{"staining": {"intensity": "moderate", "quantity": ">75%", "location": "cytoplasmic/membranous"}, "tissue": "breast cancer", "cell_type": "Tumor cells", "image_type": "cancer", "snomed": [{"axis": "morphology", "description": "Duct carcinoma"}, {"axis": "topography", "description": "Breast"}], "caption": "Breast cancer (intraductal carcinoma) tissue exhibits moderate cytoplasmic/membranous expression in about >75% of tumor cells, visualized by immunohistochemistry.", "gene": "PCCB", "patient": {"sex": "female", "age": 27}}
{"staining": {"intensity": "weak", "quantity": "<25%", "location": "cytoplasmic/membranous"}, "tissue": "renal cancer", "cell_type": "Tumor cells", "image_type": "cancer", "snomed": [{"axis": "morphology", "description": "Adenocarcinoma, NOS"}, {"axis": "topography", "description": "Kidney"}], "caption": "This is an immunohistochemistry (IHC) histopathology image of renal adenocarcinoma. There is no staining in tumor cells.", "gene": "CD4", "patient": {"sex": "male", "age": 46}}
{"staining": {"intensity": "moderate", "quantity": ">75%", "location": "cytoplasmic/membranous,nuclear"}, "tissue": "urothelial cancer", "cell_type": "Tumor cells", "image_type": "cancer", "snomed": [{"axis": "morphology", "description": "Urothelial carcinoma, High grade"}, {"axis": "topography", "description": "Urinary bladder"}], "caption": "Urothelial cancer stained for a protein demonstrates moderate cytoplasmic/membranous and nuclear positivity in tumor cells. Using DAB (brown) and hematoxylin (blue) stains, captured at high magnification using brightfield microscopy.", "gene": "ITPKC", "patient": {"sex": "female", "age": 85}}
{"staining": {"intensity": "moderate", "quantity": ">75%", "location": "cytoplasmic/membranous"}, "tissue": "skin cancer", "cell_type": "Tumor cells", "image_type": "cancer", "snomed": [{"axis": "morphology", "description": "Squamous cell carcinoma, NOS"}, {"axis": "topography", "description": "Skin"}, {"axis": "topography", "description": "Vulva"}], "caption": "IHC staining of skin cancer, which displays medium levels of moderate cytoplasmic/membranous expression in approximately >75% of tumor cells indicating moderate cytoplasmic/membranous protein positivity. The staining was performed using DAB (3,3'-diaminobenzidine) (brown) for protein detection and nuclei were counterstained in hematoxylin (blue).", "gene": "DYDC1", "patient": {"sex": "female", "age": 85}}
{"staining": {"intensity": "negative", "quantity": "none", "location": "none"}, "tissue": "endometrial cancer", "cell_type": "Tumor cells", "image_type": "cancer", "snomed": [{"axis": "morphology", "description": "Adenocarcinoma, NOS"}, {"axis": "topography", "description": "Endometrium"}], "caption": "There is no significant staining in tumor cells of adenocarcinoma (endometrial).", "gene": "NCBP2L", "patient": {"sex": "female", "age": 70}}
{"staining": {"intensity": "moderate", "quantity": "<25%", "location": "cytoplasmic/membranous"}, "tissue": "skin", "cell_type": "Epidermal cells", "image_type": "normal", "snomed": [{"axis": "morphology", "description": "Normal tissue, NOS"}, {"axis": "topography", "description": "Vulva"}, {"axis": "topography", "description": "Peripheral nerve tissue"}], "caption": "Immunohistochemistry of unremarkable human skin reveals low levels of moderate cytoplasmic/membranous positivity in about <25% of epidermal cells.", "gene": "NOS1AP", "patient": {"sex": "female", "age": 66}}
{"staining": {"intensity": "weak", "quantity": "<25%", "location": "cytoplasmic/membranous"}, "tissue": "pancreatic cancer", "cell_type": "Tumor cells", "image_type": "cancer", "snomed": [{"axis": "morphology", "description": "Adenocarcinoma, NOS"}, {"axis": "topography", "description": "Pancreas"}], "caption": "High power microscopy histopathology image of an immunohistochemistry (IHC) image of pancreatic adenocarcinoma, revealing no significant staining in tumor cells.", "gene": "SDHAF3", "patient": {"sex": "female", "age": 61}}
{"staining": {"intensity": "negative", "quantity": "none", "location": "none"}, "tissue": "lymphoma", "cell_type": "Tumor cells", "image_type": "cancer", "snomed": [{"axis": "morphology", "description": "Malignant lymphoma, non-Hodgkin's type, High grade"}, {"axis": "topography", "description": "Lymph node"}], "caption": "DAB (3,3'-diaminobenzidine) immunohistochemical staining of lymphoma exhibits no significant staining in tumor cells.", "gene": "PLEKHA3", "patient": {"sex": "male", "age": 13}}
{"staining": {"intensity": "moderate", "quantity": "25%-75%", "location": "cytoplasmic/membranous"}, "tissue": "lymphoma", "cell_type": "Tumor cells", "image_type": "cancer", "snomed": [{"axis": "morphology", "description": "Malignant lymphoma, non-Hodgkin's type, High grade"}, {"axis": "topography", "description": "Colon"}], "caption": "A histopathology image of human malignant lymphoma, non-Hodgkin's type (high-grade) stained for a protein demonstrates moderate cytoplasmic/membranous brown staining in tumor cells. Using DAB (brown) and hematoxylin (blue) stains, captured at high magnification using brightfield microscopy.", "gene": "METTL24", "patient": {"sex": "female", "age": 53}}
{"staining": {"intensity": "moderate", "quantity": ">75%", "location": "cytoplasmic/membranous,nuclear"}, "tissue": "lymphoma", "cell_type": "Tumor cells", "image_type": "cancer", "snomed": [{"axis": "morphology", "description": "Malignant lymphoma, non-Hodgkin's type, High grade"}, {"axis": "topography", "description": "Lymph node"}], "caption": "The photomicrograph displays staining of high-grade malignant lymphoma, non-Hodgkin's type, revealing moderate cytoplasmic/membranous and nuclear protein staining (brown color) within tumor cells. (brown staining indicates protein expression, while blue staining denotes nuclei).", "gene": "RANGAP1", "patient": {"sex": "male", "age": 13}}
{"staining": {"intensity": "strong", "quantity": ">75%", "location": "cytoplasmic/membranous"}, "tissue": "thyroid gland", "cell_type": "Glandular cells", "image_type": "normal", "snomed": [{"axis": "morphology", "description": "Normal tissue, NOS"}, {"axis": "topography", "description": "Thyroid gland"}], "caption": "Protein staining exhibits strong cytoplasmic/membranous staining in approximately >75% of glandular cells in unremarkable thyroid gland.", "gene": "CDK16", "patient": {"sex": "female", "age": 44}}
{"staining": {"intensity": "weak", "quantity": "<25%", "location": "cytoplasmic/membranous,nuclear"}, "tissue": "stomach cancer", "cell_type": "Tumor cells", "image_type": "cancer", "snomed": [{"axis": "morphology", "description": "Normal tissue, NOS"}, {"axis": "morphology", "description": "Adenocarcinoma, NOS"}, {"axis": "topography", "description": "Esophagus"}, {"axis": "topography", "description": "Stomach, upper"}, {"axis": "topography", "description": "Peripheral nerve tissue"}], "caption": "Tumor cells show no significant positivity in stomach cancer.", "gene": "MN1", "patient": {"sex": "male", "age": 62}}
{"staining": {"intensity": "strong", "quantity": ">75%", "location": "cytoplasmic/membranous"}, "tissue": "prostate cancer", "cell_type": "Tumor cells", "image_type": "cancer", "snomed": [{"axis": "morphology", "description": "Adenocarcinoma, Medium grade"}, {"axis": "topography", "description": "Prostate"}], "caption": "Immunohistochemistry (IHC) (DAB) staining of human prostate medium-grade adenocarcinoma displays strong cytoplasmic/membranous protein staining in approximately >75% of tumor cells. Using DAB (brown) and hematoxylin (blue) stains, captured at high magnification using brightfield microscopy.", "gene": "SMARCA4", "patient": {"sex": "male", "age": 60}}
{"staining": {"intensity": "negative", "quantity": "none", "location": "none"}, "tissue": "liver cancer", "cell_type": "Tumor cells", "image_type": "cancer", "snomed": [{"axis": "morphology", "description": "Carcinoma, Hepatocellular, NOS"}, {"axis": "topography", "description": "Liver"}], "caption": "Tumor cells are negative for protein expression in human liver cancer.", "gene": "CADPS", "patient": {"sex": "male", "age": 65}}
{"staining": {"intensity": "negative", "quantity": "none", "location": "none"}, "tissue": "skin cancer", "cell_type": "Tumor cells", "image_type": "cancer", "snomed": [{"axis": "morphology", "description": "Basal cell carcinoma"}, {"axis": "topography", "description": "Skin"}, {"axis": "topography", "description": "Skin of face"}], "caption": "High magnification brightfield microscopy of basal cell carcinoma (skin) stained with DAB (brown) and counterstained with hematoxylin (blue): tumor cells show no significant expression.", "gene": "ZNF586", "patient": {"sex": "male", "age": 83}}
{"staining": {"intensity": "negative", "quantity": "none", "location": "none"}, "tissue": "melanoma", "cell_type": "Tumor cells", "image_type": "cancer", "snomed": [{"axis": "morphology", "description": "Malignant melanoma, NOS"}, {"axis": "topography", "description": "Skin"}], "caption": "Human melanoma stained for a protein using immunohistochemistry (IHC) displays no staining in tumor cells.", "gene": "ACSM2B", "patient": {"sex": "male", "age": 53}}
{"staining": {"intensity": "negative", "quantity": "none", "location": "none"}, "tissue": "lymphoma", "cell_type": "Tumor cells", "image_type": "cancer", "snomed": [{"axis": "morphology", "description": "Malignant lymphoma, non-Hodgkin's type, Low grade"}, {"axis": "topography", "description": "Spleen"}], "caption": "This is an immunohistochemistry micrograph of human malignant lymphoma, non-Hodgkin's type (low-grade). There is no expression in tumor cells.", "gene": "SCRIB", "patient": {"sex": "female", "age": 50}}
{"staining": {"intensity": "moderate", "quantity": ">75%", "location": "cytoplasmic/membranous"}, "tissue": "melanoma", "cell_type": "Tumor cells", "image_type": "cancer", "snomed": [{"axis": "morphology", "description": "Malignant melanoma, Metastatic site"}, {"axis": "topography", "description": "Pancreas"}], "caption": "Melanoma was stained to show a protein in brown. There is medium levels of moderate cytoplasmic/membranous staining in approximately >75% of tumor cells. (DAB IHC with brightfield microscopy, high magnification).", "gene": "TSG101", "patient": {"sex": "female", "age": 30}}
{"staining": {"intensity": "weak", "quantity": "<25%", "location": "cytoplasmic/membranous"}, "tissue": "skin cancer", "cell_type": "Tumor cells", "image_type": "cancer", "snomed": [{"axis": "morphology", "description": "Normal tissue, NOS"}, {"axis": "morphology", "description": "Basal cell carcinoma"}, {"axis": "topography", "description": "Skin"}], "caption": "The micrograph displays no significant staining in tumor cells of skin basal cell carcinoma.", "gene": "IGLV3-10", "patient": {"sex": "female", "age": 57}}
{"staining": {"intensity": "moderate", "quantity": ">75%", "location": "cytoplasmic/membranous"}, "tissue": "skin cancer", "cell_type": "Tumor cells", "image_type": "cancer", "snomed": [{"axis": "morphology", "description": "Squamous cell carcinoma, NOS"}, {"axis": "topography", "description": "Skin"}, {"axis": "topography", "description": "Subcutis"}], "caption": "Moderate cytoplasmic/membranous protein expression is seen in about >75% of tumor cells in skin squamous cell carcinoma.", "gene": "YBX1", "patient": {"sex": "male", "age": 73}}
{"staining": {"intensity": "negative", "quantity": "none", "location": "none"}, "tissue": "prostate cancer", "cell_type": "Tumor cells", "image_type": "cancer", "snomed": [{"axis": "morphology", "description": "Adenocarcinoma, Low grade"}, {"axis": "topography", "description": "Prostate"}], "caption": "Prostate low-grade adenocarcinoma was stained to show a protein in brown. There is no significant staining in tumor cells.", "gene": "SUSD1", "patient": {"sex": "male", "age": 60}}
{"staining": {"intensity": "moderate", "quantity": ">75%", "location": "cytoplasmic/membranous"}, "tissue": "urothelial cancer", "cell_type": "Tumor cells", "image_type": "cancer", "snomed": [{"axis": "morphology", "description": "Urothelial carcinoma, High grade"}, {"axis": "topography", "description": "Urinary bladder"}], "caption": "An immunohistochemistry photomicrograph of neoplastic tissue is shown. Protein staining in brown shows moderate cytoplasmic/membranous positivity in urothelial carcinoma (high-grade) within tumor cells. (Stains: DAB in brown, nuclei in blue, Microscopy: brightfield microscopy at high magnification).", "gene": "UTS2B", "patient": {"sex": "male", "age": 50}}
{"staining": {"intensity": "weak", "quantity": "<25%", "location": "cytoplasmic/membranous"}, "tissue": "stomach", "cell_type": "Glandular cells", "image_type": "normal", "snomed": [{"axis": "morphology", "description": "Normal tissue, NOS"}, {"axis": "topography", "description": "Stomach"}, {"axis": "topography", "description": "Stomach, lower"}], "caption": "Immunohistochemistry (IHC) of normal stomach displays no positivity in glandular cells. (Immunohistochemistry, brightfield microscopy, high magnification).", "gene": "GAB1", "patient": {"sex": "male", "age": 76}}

* [PROBLEM STATEMENT]
Begin at the first line of the entries above and copy every line exactly, ending with the line that contains "immunohistochemistry (IHC) histopathology".

* [REPLY]
{"staining": {"intensity": "moderate", "quantity": ">75%", "location": "cytoplasmic/membranous"}, "tissue": "breast cancer", "cell_type": "Tumor cells", "image_type": "cancer", "snomed": [{"axis": "morphology", "description": "Duct carcinoma"}, {"axis": "topography", "description": "Breast"}], "caption": "Breast cancer (intraductal carcinoma) tissue exhibits moderate cytoplasmic/membranous expression in about >75% of tumor cells, visualized by immunohistochemistry.", "gene": "PCCB", "patient": {"sex": "female", "age": 27}}
{"staining": {"intensity": "weak", "quantity": "<25%", "location": "cytoplasmic/membranous"}, "tissue": "renal cancer", "cell_type": "Tumor cells", "image_type": "cancer", "snomed": [{"axis": "morphology", "description": "Adenocarcinoma, NOS"}, {"axis": "topography", "description": "Kidney"}], "caption": "This is an immunohistochemistry (IHC) histopathology image of renal adenocarcinoma. There is no staining in tumor cells.", "gene": "CD4", "patient": {"sex": "male", "age": 46}}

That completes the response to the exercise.